I want to thank the Standing Committee on Agriculture and Agri-Food for having us and for giving us the opportunity to comment on the Growing Forward program.
I want to begin by saying that the AgriInvest program fulfils a request made by Quebec farm producers. It provides relative stability and allows producers to assume a certain level of risk. The program does a relatively good job of meeting the needs of certain groups of Quebec producers. However, we are not at all satisfied with the AgriStability program, which replaced the CAIS, or the Canadian Agricultural Income Stabilization program.
With certain types of production, the margins have been low for more than three years, but the program no longer does anything. It causes a great many problems for agribusinesses in terms of security, stability and production continuity. The best example is the pork sector, which is in the middle of a crisis this year, and the AgriStability program is no longer meeting the needs of businesses in that sector.
We have tried to get an AgriFlex program. Our hope was that it would provide risk coverage and some flexibility in terms of the provinces and in terms of the types of production that would allow us to obtain what AgriStability does not cover, in other words, the margin phenomenon, when periods of insufficient income last longer. Unfortunately, because of how it was structured, AgriFlex is not part of a risk management program. We are definitely going to ask for enhancements to the AgriStability program in order to improve reference margins.
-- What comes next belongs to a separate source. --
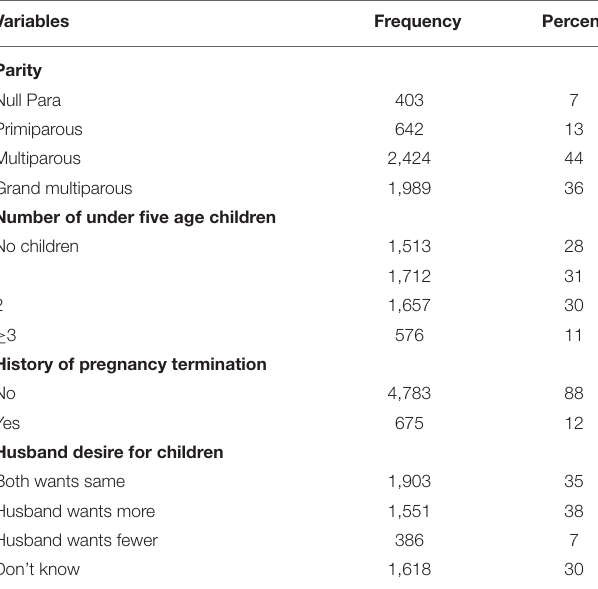
TABLE 3 | Obstetrical related characteristics of participants in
Reference margins need to reflect the production costs of agribusinesses more, thereby providing a certain level of stability.
There is no question that we can use the AgriFlex program, as it was announced, in terms of aspects that enhance certain other more substantive programs. It has the potential to become a collective means of providing structure. This program can still play a role, but not as far as its current underlying principles go. It, too, needs to be improved so as to provide more flexibility and consistency, in terms of a collective measure.
As for the AgriRecovery program, certain problems can be identified with respect to the types of production subject to supply management. AgriRecovery needs to be improved in order to specifically address certain problems that have already been identified. More work in that respect is probably necessary. We have experienced some serious problems in the past few years, including nematodes in the potato industry. The AgriRecovery program was created to provide a framework, but when it comes to applying it in real life, agribusinesses have a very hard time qualifying for the program and thus accessing assistance that meets their needs.